Hypophosphatasia (HPP) is a rare metabolic disease characterized by low alkaline phosphatase activity and defective bone mineralization that can lead to bone deformity and other skeletal abnormalities, as well as muscle weakness, seizures, pain and respiratory failure.

In presenting findings from an ongoing, open-label, phase 2 trial of Strensiq (asfotase alfa, Alexion Pharmaceuticals), researchers said children aged 11 to 17 years with HPP treated with asfotase alfa therapy for up to 5 years (n = 12) experienced improvements in both bone healing (assessed radiographically) and physical function.

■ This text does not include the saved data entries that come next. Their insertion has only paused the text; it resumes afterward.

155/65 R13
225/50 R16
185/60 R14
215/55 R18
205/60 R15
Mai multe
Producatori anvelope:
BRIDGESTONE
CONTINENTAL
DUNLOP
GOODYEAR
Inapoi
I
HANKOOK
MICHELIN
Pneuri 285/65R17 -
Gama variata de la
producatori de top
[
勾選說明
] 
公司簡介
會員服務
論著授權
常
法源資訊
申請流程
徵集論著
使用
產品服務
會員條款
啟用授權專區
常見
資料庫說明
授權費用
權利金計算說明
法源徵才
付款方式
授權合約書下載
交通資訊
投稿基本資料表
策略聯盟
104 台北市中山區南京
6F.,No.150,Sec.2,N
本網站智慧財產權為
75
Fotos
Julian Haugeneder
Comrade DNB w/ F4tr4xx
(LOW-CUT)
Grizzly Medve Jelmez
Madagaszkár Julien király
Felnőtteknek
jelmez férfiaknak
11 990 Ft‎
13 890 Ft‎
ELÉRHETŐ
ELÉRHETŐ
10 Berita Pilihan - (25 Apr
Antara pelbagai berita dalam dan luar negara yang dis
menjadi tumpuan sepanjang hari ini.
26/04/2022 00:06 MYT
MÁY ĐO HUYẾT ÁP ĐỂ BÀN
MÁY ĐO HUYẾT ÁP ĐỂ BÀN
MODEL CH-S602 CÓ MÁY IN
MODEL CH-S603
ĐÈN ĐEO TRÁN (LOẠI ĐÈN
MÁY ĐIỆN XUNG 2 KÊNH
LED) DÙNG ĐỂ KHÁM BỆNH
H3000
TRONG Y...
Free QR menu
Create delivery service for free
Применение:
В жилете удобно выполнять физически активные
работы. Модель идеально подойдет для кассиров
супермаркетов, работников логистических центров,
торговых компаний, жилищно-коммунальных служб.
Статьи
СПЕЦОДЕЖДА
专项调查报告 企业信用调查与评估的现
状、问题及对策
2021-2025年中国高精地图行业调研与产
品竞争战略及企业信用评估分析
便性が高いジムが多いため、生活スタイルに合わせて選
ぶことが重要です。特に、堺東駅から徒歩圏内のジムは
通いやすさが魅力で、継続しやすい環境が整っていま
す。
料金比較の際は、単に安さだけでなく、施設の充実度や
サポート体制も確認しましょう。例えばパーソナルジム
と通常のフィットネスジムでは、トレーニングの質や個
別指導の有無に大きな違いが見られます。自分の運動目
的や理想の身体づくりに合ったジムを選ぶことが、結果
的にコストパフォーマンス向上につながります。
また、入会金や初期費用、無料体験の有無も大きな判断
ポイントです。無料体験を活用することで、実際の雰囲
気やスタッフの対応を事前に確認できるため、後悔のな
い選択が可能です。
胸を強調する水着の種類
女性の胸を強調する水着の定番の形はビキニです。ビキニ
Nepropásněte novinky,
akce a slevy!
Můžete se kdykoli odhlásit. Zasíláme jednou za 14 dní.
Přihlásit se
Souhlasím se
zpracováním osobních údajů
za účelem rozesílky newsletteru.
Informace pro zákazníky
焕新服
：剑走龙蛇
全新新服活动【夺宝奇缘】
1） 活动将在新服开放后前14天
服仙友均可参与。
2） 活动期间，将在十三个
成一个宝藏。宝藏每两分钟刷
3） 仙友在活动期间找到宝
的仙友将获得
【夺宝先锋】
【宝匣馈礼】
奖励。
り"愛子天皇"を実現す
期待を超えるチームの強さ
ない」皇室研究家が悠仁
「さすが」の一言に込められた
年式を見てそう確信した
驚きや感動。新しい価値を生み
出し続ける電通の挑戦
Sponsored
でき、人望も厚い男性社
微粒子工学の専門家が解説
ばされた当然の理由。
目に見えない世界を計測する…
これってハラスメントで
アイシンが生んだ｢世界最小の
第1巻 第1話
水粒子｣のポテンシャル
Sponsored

In addition, new interim results indicated a reduction in two key tissue nonspecific alkaline phosphatase (TNSALP) substrates that accumulate in HPP, as well as improvements in physical function in both adolescent and adult patients with HPP (ages 13 to 66 years at baseline).

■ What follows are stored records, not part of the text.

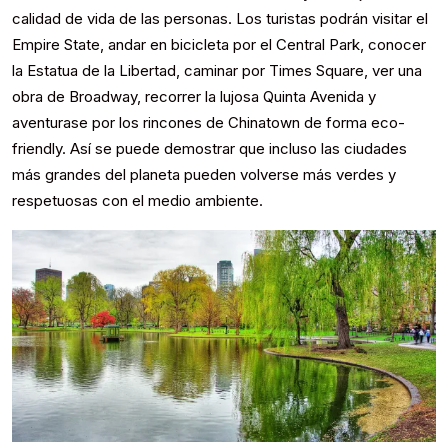
calidad de vida de las personas. Los turistas podrán visitar el
Empire State, andar en bicicleta por el Central Park, conocer
la Estatua de la Libertad, caminar por Times Square, ver una
obra de Broadway, recorrer la lujosa Quinta Avenida y
aventurase por los rincones de Chinatown de forma eco-
friendly. Así se puede demostrar que incluso las ciudades
más grandes del planeta pueden volverse más verdes y
respetuosas con el medio ambiente.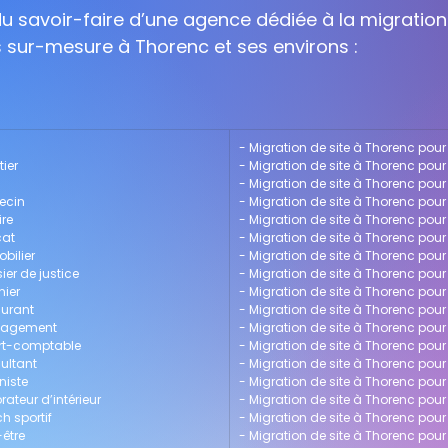
 du savoir-faire d’une agence dédiée à la migration
s sur-mesure à Thorenc et ses environs :
- 
Migration de site à Thorenc pour
tier
- 
Migration de site à Thorenc pou
- 
Migration de site à Thorenc pour
ecin
- 
Migration de site à Thorenc pour
ire
- 
Migration de site à Thorenc pour 
cat
- 
Migration de site à Thorenc pour
bilier
- 
Migration de site à Thorenc pou
ier de justice
- 
Migration de site à Thorenc pou
nier
- 
Migration de site à Thorenc pour 
aurant
- 
Migration de site à Thorenc pou
anagement
- 
Migration de site à Thorenc pour
ert-comptable
- 
Migration de site à Thorenc pour
ultant
- 
Migration de site à Thorenc pour 
niste
- 
Migration de site à Thorenc pour
ateur d’intérieur
- 
Migration de site à Thorenc pou
h sportif
- 
Migration de site à Thorenc pou
-être
- 
Migration de site à Thorenc po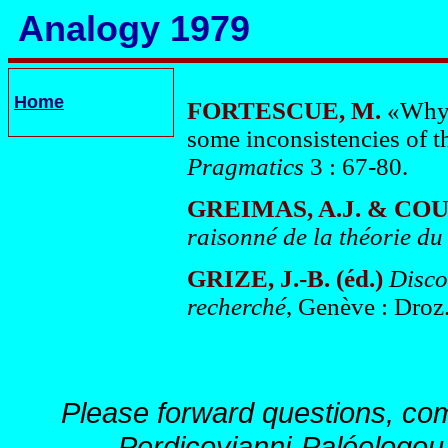
Analogy 1979
Home
FORTESCUE, M.
«Why t
some inconsistencies of 
Pragmatics
3 : 67-80.
GREIMAS, A.J. & COU
raisonné de la théorie du
GRIZE, J.-B. (éd.)
Disco
recherché
, Genève : Droz
Please forward questions, co
Perdicoyianni-Paléologou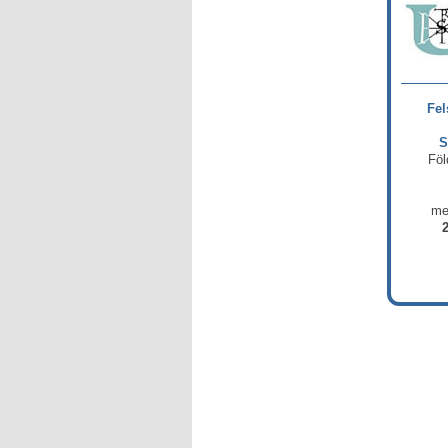
Fel
S
Föl
me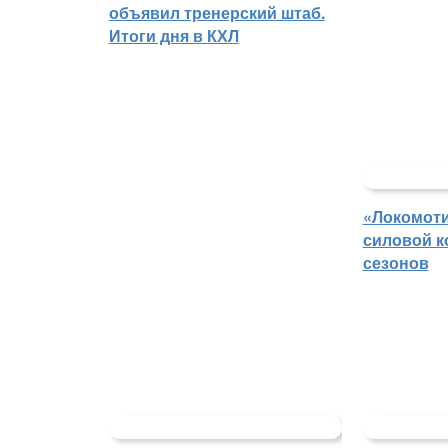
объявил тренерский штаб.
Итоги дня в КХЛ
«Локомоти
силовой к
сезонов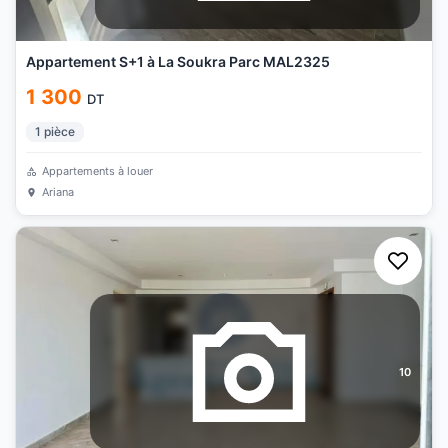
Appartement S+1 à La Soukra Parc MAL2325
1 300
DT
1
pièce
Appartements à louer
Ariana
10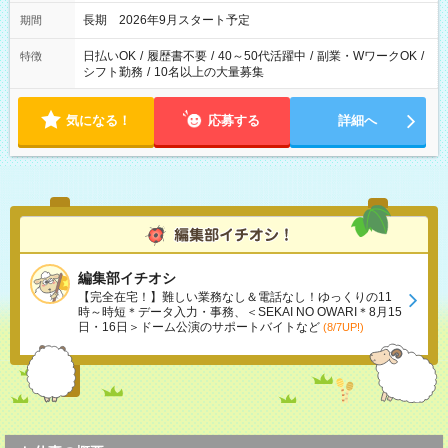
長期 2026年9月スタート予定
期間
日払いOK
/
履歴書不要
/
40～50代活躍中
/
副業・WワークOK
/
特徴
シフト勤務
/
10名以上の大量募集
気になる！
応募する
詳細へ
編集部イチオシ
【完全在宅！】難しい業務なし＆電話なし！ゆっくりの11
時～時短＊データ入力・事務、＜SEKAI NO OWARI＊8月15
日・16日＞ドーム公演のサポートバイトなど
(8/7UP!)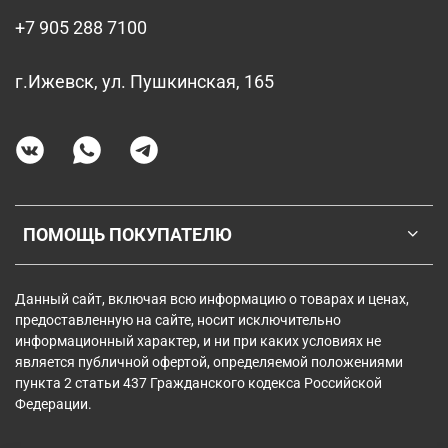
+7 905 288 7100
г.Ижевск, ул. Пушкинская, 165
ПОМОЩЬ ПОКУПАТЕЛЮ
Данный сайт, включая всю информацию о товарах и ценах,
предоставленную на сайте, носит исключительно
информационный характер, и ни при каких условиях не
является публичной офертой, определяемой положениями
пункта 2 статьи 437 Гражданского кодекса Российской
Федерации.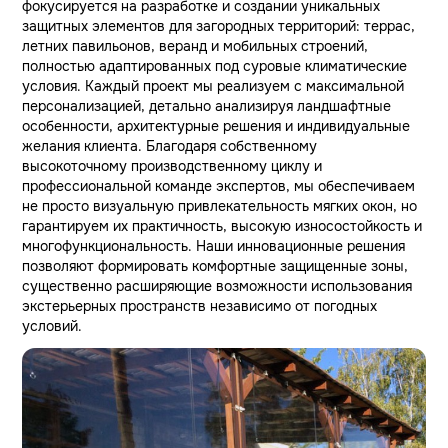
фокусируется на разработке и создании уникальных
защитных элементов для загородных территорий: террас,
летних павильонов, веранд и мобильных строений,
полностью адаптированных под суровые климатические
условия. Каждый проект мы реализуем с максимальной
персонализацией, детально анализируя ландшафтные
особенности, архитектурные решения и индивидуальные
желания клиента. Благодаря собственному
высокоточному производственному циклу и
профессиональной команде экспертов, мы обеспечиваем
не просто визуальную привлекательность мягких окон, но
гарантируем их практичность, высокую износостойкость и
многофункциональность. Наши инновационные решения
позволяют формировать комфортные защищенные зоны,
существенно расширяющие возможности использования
экстерьерных пространств независимо от погодных
условий.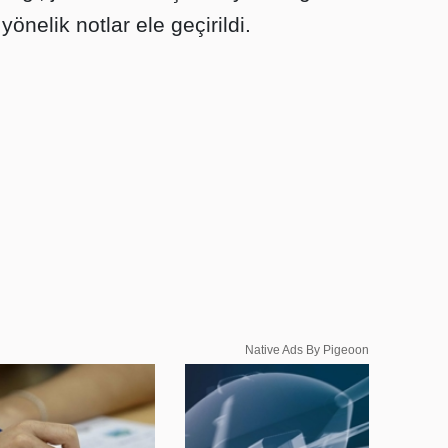
nelik notlar ele geçirildi.
Native Ads By Pigeoon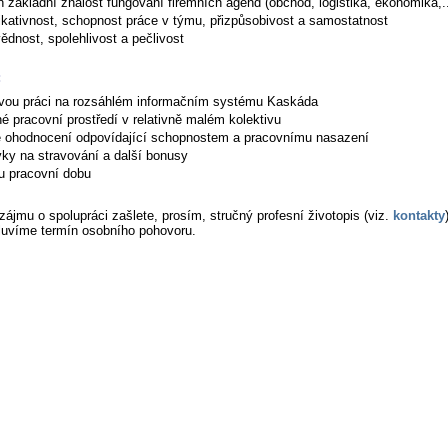
ň základní znalost fungování firemních agend (obchod, logistika, ekonomika,..
kativnost, schopnost práce v týmu, přizpůsobivost a samostatnost
ědnost, spolehlivost a pečlivost
:
vou práci na rozsáhlém informačním systému Kaskáda
é pracovní prostředí v relativně malém kolektivu
é ohodnocení odpovídající schopnostem a pracovnímu nasazení
vky na stravování a další bonusy
u pracovní dobu
zájmu o spolupráci zašlete, prosím, stručný profesní životopis (viz.
kontakty
uvíme termín osobního pohovoru.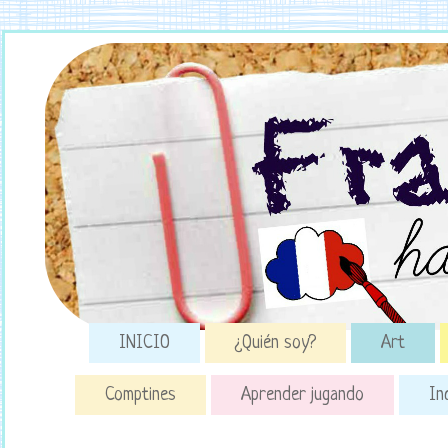
INICIO
¿Quién soy?
Art
Comptines
Aprender jugando
In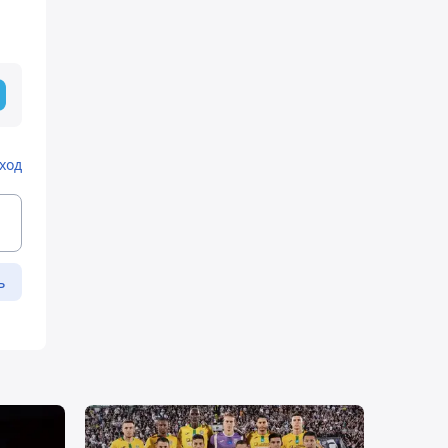
ход
ь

“The study results presented at ENDO show clinically significant and sustained improvements across all key measures of pediatric-onset HPP, including bone healing, physical function and pain in patients who were treated with Strensiq,” Martin Mackay, PhD, executive vice president and global head of research and development at Alexion, said in a press release. “The data provide additional information on the long-term efficacy and safety of Strensiq, a highly innovative enzyme replacement therapy that treats the underlying cause of HPP by replacing the missing TNSALP enzyme.”

Strensiq is approved in the United States as a treatment for patients with perinatal-, infantile- or juvenile-onset HPP.

Reference :

Liese J, et al. PP26-3. Presented at: The Endocrine Society Annual Meeting; April 1-4, 2016; Boston.

Disclosure: The authors are all employees, clinical researchers or speakers for Alexion Pharmaceuticals.